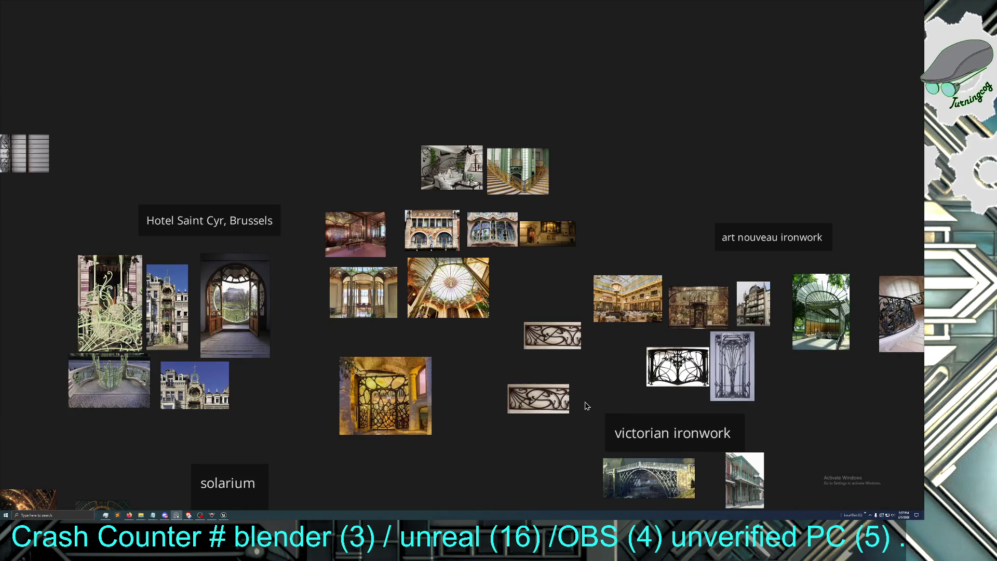
{"action": "scroll", "coordinate": [587, 406], "scroll_direction": "down", "scroll_amount": 2}
{"action": "left_click_drag", "start_coordinate": [557, 419], "coordinate": [534, 390]}
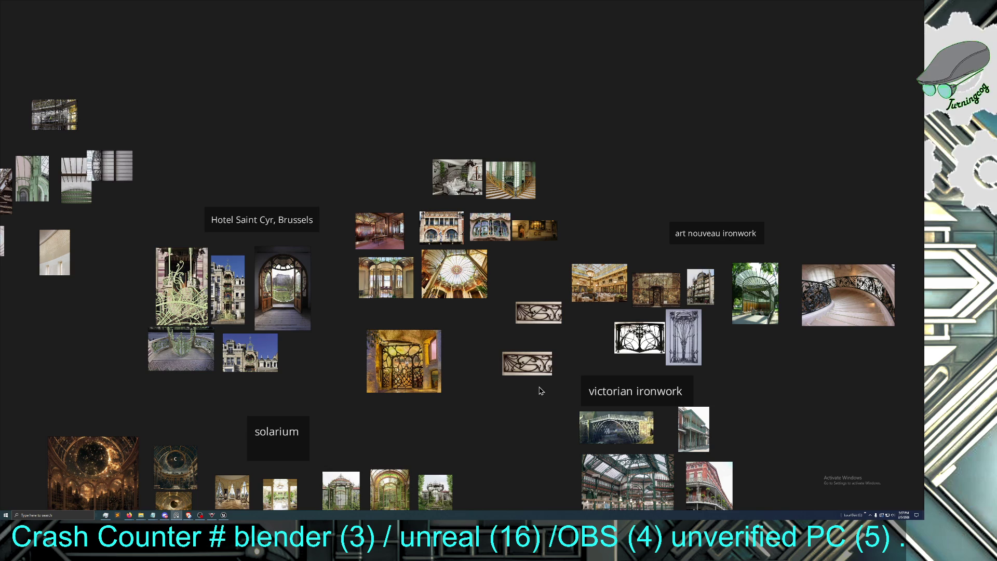
{"action": "scroll", "coordinate": [540, 393], "scroll_direction": "up", "scroll_amount": 2}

> TASK REQUIREMENTS
Exclude all images and return the listing word for word.

> EXERCISE SOLUTION
{"action": "scroll", "coordinate": [587, 406], "scroll_direction": "down", "scroll_amount": 2}
{"action": "left_click_drag", "start_coordinate": [557, 419], "coordinate": [534, 390]}
{"action": "scroll", "coordinate": [540, 393], "scroll_direction": "up", "scroll_amount": 2}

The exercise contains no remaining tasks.